* _What the task asks_
Decide whether each statement agrees with the radio column below, answering yes or no and quoting the words of the column that settle it. (a) Rabbitte said he sees a liberal bias in RTE. (b) The performing animal Uggie that Joe Duffy mentioned is a dog. (c) Ray D'Arcy cried while Lorraine Mulvey was speaking to him.

He also alleged that RTE had a liberal bias. The latter idea was a bit of a "thing" this week, in the wake of the catchily titled "Tweetgate" and the less catchily titled: "Frontline-producers-allegedly-planted-loaded-questions-with-an-audience-member-gate".
"I understand you've been out saying that there is, within this organisation, RTE, something of a liberal bias?" said Roisin Duffy, one of the Pharisees.
"That's correct," said Varadkar, solemnly. "It's something that's been there I think for a very long time and I don't think it's been properly addressed."
"Clearly RTE would dispute that," said Duffy.
"Well they would," said Varadkar, more sniffily. He mentioned an RTE item about where Mitt Romney got his money which omitted to ask a similar question of Obama.
"You could suggest, Minister, that that's because the Republican nomination was in the news," said Duffy, reasonably.
"It could be but ... "
"Well it is!" interrupted Duffy, a lot less reasonably, giving credence to a later point by Varadkar: "I think RTE is often very defensive when it's even questioned about these issues."
He went on to give a couple more examples of perceived RTE bias, before suggesting the need for deeper investigation of the issue. He even gave a sad laugh when Duffy asked: "What makes you think tweets and texts aren't checked?"
"Forgive them, Thatcher, for they know not what they do!" Varadkar might have said at this point.
Later, on The Last Word, the Minister for Communication Pat Rabbitte washed his hands of Varadkar's allegation, Pontius-Pilate-style. You say "tom-ay-to" and I say" to-mah-to". Well, Varadkar says "politburo" and Rabbitte says "inquisition".
"My own view is that there's a very conservative bias in RTE most of the time," said Rabbitte, who earlier dismissed allegations of bias made by Frontline audience-member Pat McGuirk.
"But there you are, you come to it with your own particular philosophical outlook on life and world view and that must be Leo's world view."
"It is unusual though to have two cabinet ministers both say they believe that there is an intrinsic bias in the public service broadcaster," said Anton Savage.
"Did I say there was an intrinsic bias?" said Rabbitte impatiently.
"Well, you said that you view it to be conservatively biased most of the time."
"I said sometimes," said Rabbitte inaccurately, proving that he himself isn't above a bit of Stalinist revisionism when the mood takes him.
On Tuesday's Liveline, Joe Duffy also tinkered with recent history. Animal rights activist John Carmody passionately questioned the health of circus elephants in Fermoy, which prompted some silly back-and-forth over whether an elephant looked happy in a photo.
Then Duffy said: "But sure a performing animal has just won an Oscar -- Uggie ... in The Artist." Just to be clear, Uggie did not win an Oscar, because he is a dog, but a little later Duffy again said: "Come back to my question of the dog that won the Oscar."
It wasn't entirely clear what his question was. Mine is: have we reached a point where Joe Duffy is so revered no one contradicts him? "Get that Oscar-winning dog on the phone!" I expected him to yell, followed by the nervous sounds of a researcher sourcing a talking terrier.
Amid all the handwringing about hidden liberal agendas, it's worth remembering that it's the liberalisation of Ireland that allows abuse victims to speak freely on national radio.
On Tuesday, Lorraine Mulvey spoke to Ray D'Arcy about years of abuse suffered at the hands of her father, convicted the day before.
She spoke in heart-breaking detail about the abuse and its aftermath. As well-wishers and fellow abuse-survivors texted in, D'Arcy himself was moved to tears. "I have to stop," he said, his voice catching. "I shouldn't be crying." I'd say most people listening were moved.
On many important issues, we're all liberals now.

* _Listed records_
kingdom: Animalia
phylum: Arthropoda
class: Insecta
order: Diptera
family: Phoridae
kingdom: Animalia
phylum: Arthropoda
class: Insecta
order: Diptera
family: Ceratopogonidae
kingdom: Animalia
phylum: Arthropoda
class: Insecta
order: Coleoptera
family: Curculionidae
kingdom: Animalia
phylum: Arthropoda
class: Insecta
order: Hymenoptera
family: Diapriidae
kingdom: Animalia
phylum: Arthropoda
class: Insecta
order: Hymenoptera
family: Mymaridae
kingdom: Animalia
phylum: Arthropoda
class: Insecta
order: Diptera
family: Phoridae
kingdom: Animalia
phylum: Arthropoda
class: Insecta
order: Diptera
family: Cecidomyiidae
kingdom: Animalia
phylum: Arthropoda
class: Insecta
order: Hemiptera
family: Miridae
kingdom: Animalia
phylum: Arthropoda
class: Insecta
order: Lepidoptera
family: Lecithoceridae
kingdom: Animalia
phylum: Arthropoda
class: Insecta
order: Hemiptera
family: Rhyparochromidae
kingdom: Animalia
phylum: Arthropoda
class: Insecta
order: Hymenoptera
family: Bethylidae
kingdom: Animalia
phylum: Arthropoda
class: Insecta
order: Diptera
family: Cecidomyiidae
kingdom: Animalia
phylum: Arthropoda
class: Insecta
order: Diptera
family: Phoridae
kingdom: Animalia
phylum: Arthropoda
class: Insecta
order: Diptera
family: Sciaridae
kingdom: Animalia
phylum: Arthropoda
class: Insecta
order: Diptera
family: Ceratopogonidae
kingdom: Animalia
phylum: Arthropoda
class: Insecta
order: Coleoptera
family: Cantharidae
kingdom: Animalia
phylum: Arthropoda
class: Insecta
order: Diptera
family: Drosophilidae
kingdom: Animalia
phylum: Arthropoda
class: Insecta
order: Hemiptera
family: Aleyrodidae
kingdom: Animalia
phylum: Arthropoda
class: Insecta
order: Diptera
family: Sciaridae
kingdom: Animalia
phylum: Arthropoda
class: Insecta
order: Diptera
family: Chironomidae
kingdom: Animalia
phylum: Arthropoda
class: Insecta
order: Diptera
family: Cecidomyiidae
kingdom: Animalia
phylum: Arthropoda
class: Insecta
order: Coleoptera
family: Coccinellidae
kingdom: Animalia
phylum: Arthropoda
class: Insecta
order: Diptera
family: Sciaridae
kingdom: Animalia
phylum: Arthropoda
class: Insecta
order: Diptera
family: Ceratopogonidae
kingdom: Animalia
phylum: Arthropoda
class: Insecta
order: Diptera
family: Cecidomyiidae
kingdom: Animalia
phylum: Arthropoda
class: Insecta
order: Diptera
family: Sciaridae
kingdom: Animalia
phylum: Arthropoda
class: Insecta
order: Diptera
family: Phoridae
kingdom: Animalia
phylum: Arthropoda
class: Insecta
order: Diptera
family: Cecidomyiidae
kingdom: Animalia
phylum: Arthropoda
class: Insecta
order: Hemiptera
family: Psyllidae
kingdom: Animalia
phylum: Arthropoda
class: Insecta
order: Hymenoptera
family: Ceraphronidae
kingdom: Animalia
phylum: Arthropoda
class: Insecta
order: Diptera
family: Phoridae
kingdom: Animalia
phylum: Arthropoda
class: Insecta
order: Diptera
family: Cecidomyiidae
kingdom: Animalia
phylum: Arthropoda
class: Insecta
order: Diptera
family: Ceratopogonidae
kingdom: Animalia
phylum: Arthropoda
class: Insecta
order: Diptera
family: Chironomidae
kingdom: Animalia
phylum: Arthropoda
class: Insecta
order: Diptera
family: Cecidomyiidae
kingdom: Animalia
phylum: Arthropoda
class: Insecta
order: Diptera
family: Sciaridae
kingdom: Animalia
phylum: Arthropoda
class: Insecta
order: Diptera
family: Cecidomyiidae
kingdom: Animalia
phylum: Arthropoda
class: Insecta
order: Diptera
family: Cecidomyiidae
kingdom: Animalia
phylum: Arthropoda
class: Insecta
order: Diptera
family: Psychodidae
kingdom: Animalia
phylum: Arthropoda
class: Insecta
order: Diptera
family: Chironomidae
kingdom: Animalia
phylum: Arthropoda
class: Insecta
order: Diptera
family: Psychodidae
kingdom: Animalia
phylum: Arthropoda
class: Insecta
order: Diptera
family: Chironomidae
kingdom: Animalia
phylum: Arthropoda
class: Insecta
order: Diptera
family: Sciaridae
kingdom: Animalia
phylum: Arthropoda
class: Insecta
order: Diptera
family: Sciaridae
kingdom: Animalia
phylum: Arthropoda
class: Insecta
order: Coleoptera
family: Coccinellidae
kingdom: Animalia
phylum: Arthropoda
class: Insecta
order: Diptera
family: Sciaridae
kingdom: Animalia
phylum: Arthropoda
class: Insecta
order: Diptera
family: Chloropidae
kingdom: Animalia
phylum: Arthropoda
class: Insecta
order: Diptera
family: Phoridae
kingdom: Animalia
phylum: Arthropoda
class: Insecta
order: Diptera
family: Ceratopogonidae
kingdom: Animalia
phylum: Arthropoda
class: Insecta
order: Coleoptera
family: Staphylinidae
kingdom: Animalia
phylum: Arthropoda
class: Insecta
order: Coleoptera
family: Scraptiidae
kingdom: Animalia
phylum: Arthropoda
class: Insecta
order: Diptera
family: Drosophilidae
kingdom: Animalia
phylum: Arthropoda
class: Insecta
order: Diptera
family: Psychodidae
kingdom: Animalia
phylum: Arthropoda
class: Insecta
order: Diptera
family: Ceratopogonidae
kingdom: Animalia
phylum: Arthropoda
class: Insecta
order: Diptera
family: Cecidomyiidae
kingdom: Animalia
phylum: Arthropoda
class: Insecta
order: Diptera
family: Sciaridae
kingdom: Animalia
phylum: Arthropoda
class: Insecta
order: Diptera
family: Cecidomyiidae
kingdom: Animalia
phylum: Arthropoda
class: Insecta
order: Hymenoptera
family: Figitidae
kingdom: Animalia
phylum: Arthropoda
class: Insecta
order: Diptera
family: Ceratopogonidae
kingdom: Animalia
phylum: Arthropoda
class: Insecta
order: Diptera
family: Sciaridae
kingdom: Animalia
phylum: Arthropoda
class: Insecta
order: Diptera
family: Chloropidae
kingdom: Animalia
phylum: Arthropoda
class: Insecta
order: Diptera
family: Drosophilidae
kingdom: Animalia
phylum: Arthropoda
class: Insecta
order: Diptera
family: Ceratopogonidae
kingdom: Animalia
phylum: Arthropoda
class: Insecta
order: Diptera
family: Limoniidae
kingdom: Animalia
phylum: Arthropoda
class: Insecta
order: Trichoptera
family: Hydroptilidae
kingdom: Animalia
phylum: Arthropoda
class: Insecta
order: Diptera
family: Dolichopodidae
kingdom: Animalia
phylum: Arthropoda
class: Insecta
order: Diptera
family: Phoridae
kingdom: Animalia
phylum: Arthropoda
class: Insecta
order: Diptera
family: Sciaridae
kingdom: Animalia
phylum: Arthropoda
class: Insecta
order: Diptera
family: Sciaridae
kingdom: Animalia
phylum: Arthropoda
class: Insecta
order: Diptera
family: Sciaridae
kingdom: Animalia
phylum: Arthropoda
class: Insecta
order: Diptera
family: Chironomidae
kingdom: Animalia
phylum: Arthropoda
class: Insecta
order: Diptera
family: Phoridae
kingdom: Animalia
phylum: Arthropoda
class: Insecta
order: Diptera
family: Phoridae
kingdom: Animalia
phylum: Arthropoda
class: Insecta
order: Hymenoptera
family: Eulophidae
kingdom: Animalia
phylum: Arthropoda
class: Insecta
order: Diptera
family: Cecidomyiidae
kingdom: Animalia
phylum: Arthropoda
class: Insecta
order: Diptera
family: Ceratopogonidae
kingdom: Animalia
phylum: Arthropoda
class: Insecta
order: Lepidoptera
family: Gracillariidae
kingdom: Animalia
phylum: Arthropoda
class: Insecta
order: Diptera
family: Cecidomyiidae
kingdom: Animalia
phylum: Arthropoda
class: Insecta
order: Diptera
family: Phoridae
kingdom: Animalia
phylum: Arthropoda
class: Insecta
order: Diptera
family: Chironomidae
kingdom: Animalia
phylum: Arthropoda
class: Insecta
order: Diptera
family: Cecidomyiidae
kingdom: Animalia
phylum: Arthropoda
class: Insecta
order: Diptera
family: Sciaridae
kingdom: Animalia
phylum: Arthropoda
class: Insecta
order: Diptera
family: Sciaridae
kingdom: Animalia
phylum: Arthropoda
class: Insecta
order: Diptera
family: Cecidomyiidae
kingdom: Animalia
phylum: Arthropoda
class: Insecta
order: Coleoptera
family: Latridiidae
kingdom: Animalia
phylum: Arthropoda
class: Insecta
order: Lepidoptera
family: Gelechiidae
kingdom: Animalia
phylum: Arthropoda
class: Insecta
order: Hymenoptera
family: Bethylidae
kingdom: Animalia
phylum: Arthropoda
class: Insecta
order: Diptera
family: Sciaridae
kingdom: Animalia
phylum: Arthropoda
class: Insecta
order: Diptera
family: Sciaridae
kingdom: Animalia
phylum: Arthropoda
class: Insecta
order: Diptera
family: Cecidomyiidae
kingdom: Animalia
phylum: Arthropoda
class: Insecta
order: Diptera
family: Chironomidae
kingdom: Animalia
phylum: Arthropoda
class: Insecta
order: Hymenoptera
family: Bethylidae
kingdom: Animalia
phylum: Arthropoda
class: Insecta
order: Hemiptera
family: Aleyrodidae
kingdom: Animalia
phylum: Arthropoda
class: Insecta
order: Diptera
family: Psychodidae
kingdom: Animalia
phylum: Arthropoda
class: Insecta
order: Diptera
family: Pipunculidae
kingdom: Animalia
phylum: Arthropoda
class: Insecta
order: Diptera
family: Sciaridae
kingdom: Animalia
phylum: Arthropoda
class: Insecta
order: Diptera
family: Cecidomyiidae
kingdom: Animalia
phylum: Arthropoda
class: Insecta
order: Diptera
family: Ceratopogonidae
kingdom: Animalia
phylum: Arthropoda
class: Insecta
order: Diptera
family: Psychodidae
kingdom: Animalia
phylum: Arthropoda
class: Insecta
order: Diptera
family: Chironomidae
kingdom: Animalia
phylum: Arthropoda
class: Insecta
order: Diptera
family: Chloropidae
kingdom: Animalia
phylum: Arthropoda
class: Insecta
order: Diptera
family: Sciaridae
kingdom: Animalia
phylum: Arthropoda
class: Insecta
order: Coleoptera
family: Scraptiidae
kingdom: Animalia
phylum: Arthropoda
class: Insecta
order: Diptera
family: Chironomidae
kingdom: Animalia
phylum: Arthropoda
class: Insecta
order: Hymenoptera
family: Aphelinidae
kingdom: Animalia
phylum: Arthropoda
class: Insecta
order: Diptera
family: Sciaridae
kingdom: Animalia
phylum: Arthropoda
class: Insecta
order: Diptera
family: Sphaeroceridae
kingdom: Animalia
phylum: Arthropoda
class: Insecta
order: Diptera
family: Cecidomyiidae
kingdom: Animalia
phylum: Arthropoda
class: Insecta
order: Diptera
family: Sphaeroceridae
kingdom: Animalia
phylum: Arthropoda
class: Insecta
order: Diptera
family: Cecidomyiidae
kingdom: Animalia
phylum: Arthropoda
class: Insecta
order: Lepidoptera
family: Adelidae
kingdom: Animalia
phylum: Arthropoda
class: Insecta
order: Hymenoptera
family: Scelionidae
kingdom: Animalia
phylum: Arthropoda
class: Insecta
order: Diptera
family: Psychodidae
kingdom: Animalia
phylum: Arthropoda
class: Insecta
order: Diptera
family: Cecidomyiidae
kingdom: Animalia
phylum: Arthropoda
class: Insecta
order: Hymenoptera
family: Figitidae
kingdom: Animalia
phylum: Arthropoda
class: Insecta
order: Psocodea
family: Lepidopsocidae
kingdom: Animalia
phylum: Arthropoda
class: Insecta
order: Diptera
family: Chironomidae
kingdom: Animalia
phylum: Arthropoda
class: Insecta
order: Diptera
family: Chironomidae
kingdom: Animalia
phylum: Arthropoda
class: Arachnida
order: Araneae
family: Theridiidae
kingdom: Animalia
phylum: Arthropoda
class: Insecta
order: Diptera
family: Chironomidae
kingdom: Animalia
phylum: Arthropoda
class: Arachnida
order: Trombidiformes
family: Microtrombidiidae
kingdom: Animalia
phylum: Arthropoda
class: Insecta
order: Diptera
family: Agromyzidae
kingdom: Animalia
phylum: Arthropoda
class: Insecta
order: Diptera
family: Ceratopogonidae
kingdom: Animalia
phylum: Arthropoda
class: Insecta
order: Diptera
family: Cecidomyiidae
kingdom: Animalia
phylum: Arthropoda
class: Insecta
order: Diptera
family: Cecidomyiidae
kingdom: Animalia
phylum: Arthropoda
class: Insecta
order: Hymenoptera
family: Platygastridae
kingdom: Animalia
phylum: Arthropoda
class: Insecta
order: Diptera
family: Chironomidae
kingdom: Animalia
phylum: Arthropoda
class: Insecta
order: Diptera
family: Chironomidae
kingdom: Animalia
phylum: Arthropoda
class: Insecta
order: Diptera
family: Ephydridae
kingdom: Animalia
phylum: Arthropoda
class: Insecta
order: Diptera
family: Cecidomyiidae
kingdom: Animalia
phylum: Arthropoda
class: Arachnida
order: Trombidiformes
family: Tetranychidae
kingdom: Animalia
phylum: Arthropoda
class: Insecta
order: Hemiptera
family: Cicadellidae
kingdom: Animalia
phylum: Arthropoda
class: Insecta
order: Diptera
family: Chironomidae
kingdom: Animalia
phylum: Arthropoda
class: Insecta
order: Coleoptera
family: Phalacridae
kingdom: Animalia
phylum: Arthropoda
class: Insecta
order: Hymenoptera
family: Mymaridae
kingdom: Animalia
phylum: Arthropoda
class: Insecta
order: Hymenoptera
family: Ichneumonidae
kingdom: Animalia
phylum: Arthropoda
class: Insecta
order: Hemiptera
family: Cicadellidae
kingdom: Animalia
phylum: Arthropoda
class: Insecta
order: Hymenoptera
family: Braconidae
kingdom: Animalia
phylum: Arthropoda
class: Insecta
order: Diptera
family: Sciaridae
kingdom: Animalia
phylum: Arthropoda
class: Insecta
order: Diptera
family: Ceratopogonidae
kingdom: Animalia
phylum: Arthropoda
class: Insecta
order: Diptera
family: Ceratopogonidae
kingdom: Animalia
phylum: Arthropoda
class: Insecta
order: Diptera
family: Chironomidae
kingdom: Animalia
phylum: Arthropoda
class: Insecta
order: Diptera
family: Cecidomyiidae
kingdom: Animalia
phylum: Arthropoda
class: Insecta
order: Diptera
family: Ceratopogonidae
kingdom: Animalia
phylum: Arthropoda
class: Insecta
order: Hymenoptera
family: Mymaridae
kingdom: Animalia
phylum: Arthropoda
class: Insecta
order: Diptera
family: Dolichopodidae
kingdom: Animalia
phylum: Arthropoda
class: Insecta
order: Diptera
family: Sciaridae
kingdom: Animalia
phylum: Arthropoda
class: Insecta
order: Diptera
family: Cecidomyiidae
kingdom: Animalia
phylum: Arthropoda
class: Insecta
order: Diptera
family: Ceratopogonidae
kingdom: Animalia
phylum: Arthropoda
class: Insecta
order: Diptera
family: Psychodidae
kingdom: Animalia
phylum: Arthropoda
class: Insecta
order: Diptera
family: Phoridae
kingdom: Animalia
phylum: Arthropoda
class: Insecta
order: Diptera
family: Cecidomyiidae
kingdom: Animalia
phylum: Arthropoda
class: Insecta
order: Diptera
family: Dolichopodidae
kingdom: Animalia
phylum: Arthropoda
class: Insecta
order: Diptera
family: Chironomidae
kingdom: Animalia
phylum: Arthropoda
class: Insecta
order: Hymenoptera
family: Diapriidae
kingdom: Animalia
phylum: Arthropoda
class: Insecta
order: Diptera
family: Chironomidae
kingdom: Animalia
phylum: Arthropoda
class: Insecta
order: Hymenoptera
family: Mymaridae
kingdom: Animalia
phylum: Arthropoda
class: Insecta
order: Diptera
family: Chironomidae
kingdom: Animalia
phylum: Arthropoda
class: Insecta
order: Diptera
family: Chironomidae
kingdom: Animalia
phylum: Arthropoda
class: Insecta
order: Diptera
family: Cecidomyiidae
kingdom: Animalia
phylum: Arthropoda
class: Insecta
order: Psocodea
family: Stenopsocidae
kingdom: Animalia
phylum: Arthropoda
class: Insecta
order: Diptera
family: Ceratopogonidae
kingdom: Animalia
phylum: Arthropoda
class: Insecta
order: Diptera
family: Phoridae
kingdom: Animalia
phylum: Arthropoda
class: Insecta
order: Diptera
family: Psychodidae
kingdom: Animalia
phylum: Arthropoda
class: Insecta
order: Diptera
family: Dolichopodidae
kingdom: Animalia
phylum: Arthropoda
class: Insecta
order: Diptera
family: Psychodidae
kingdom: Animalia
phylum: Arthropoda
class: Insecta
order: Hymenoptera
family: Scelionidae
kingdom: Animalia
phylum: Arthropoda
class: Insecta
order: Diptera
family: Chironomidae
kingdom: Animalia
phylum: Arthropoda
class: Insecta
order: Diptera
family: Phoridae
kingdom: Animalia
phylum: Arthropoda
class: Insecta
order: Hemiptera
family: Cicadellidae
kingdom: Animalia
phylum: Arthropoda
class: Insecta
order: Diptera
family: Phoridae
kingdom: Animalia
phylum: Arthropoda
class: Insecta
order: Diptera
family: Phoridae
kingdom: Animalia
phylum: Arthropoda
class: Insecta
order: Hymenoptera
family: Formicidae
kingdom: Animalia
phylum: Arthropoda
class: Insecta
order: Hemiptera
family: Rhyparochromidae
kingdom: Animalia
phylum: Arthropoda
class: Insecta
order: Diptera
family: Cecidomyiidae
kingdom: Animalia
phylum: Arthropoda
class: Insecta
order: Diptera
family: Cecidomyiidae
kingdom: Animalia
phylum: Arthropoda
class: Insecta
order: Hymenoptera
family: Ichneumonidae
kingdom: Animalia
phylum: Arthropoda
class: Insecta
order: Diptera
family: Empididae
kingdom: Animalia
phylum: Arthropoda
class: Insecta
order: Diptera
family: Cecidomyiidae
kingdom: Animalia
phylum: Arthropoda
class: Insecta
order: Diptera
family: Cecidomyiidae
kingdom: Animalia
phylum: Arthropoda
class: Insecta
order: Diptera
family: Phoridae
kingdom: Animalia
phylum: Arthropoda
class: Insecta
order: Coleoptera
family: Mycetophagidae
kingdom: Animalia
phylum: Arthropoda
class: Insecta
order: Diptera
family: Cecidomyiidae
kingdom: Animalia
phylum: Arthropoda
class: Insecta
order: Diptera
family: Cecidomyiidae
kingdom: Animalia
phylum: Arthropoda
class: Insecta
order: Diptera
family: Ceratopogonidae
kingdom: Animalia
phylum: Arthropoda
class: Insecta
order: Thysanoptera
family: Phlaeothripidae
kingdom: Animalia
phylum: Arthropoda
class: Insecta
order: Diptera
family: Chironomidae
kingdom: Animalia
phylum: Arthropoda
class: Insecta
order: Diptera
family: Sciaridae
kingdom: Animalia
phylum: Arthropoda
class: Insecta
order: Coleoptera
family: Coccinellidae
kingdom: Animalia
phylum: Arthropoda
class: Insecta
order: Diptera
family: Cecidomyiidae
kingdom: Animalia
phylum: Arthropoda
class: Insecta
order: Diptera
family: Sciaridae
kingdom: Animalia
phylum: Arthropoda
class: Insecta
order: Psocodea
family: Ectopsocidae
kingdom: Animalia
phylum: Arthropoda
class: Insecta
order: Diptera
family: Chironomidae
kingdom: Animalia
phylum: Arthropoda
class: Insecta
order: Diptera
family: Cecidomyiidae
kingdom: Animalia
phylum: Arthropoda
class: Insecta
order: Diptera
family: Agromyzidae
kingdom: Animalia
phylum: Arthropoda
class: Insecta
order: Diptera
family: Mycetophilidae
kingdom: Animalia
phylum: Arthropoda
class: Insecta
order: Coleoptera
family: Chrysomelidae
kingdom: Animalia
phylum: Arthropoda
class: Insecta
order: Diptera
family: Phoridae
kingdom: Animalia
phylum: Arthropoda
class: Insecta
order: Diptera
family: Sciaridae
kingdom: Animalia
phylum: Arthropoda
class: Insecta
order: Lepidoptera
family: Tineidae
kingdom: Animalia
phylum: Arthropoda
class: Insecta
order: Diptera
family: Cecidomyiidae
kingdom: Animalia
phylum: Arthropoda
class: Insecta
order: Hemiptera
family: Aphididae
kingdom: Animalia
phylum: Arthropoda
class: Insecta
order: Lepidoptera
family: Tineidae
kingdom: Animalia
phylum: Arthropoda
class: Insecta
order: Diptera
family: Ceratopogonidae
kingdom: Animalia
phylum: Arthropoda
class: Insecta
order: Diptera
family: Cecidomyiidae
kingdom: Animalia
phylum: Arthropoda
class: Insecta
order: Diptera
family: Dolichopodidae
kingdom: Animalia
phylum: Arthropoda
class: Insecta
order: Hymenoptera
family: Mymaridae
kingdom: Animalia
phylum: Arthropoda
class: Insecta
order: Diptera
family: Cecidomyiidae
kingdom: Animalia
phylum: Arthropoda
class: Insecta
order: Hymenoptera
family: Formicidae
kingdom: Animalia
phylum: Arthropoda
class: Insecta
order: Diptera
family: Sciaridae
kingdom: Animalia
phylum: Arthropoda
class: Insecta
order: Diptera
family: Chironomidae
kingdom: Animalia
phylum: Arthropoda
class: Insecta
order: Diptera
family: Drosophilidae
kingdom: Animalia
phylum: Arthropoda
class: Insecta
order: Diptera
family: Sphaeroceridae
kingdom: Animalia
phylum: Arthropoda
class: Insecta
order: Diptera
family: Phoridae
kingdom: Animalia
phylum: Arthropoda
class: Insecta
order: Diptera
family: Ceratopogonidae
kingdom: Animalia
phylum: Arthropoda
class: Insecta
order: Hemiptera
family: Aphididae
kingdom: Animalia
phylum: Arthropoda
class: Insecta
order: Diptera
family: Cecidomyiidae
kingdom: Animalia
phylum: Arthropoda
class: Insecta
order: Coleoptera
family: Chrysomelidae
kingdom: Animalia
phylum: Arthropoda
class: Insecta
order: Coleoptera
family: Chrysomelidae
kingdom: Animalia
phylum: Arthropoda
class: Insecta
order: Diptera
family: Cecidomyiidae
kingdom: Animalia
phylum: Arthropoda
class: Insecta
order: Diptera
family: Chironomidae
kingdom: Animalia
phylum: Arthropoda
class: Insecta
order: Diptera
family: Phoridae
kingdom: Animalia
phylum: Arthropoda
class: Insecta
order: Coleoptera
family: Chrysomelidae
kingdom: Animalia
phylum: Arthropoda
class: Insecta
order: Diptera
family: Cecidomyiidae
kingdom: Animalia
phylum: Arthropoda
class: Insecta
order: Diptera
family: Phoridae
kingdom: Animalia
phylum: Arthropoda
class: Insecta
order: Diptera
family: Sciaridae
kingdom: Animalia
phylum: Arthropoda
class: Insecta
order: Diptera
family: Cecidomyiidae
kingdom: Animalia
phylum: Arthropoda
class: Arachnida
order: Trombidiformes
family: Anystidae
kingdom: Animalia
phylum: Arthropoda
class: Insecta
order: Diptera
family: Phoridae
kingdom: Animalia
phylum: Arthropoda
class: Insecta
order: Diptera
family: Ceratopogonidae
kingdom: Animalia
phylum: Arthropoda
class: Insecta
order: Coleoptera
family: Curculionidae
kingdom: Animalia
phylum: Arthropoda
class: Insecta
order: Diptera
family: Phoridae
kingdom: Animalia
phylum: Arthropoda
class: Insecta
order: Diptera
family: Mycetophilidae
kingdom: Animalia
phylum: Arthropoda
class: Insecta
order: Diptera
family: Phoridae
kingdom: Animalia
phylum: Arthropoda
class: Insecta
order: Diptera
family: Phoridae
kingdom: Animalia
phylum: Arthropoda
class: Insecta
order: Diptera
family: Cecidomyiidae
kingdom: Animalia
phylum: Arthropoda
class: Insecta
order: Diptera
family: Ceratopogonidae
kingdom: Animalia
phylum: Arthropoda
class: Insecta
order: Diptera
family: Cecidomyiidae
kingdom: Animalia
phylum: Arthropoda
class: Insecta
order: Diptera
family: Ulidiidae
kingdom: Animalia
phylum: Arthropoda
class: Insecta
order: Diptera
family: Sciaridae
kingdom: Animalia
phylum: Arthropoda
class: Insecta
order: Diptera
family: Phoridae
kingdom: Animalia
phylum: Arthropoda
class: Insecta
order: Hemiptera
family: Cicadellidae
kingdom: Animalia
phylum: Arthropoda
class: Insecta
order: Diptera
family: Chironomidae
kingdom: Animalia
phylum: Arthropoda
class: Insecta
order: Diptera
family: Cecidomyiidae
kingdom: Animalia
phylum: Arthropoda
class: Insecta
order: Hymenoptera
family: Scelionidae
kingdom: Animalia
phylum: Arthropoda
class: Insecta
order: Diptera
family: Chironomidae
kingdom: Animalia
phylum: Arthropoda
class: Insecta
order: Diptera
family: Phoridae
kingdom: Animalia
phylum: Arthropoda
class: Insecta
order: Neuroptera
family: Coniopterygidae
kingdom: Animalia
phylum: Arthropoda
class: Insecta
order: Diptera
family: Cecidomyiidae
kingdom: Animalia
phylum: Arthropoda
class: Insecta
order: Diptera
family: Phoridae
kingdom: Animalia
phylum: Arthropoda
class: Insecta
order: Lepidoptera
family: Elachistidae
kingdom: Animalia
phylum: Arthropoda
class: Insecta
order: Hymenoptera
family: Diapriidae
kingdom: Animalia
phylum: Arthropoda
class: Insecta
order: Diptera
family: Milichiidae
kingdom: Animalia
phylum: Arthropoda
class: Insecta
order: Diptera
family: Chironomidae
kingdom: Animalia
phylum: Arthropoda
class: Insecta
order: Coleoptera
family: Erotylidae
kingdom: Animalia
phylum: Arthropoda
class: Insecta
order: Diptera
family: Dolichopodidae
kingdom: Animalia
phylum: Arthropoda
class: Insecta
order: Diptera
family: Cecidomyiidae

* _Reply to the exercise_
(a) No: "My own view is that there's a very conservative bias in RTE most of the time"
(b) Yes: "Uggie did not win an Oscar, because he is a dog"
(c) Yes: "D'Arcy himself was moved to tears"